In general, a Windows Service cannot work with UI directly, in particular, it cannot interact with the notification area of the system tray. The reason is apparent: the Windows Service keeps running when the user logs off or nobody is logged on, when the graphical user environment is not available.
The problem is solvable though. You need to write a separate application which should be a windowed interactive application shown in the notification area of the system tray. Your Windows Service should provide communication channels, so your interactive application could connect the service for data exchange and getting notifications.

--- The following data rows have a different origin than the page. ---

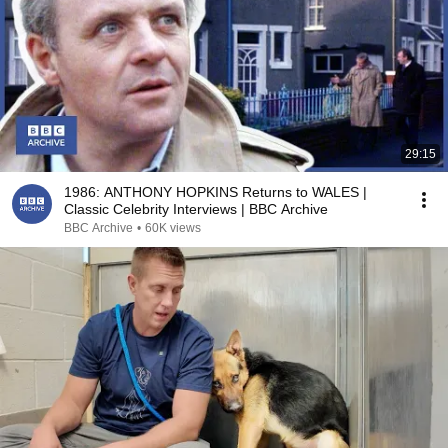
29:15
1986: ANTHONY HOPKINS Returns to WALES |
Classic Celebrity Interviews | BBC Archive
BBC Archive
•
60K views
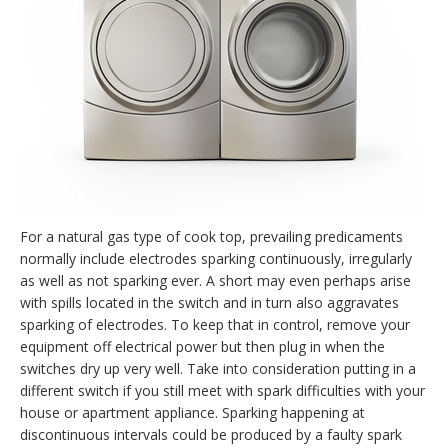
For a natural gas type of cook top, prevailing predicaments
normally include electrodes sparking continuously, irregularly
as well as not sparking ever. A short may even perhaps arise
with spills located in the switch and in turn also aggravates
sparking of electrodes. To keep that in control, remove your
equipment off electrical power but then plug in when the
switches dry up very well. Take into consideration putting in a
different switch if you still meet with spark difficulties with your
house or apartment appliance. Sparking happening at
discontinuous intervals could be produced by a faulty spark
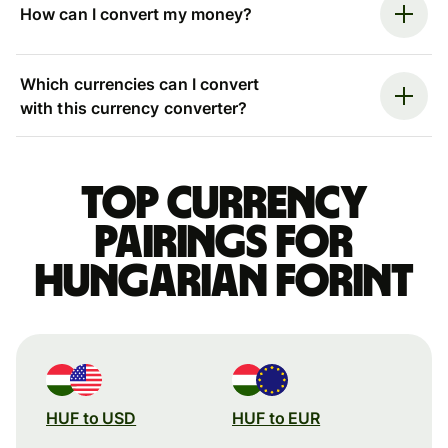
How can I convert my money?
Which currencies can I convert
with this currency converter?
Top currency
pairings for
Hungarian forint
HUF to USD
HUF to EUR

As both applications are on the same machine, the problem can be solved based on named pipe communication. Your Windows Service can implement named pipe service. For example of such service, please see this code sample:
http://msdn.microsoft.com/en-us/library/aa365603(v=vs.85).aspx[
^].
If you need your Windows Service to send event notifications, you probably need more complex schema with two separate channels to provide inversion of control (
http://en.wikipedia.org/wiki/Inversion_of_control[
^]) and publisher-subscriber service.
Your interactive application can connect to first channel and subscribe for notification; when it is connected, the Windows Service should send notifications to the other channel until your interactive application is disconnected or simply closed. You Service code should be able to handle such non-graceful disconnection by handling exception which should result in discontinued subscription.
I suggest you develop and test this mechanism on prototype using two interactive applications first, before embedding it to your Service. Optionally, you can use TCP sockets to implement the same mechanism if subscription and notification.